Ilustrasi:s/ Iqra` id

Salah satu cara supaya kita bisa menerima/mensyukuri fakta hidup ialah memandang dengan kacamata berbeda.

Misalnya, bila ada istri cerewet minta duit ke kita/sebagai suami.
Ya, disyukuri saja. “Alhamdulillah
Piro-piro gak njaluk duit dari suami tetangga.! Nggak malah meriang Sampeyan..?

“Bayangkan, apa jadinya jika istri gak pernah minta duit pada suaminya. Alasannya sudah cukup punya duit sendiri. Selidik punya selidik, ternyata dia dapat duit rutin dari lelaki tetangga.(Ambyar)”

“Bila ada istri banting piring atau gelas.
Syukuri saja. Piro-piro nggak anak anda yang dibanting. Kalau anak anda yang dibanting, bisa malah repot khan..?”

“Jadi, cara paling mudah menjadi wali ialah bersabar menghadapi caci maki istri.”

“Jadi wali jalur alim, berat.
Jadi wali jalur ahli ibadah, berat.
Jadi wali jalur orang dermawan, berat.
Wong menuju jadi orang kayanya saja sudah berat.”

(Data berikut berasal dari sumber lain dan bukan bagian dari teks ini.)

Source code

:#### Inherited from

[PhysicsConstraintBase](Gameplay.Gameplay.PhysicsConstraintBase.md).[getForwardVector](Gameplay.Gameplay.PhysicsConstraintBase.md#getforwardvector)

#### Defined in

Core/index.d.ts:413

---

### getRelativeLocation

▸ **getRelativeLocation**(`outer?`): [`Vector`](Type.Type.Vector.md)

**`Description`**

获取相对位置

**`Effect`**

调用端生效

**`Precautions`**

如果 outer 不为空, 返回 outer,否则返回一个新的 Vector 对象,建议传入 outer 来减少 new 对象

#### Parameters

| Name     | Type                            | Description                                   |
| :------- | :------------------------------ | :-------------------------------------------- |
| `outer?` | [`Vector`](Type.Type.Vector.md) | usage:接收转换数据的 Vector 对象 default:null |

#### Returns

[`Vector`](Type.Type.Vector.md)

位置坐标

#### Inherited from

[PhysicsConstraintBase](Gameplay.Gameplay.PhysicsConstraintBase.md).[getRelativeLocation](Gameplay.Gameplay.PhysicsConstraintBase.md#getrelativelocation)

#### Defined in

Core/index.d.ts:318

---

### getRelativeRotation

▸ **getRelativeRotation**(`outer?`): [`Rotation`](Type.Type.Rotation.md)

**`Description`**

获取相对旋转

“Jadi wali jalur pemimpin adil, berat juga.
Wong menang dalam kontestasi pemilihan presiden, bupati, gubernur, atau kades, saja berat. Apalagi mau menuju ke sana, jadi pemimpin adil.”

“Yang paling mudah, dan dekat dengan keseharian kita, ya sabar dari caci maki dan “nesune” istri. Sudah punya semua.”

Sayyidina Umar bin Khottob ra, “Punya banyak jalur jadi wali, Alim, Dermawan, Pemimpin sukses yang adil. Tapi, tetap ambil jalur wali lewat “menikmati” kemarahan istrinya.”

“Beliau yang terkenal garang. Ditakuti lawan, disegani kawan. Tapi, ketika istrinya marah-marah, diam saja. Mendengarkan saja. Alasannya, istrinya telah membantu merawat anak, membantu menjaga rumah, membantu mengurusi keluarganya, dan banyak lain.”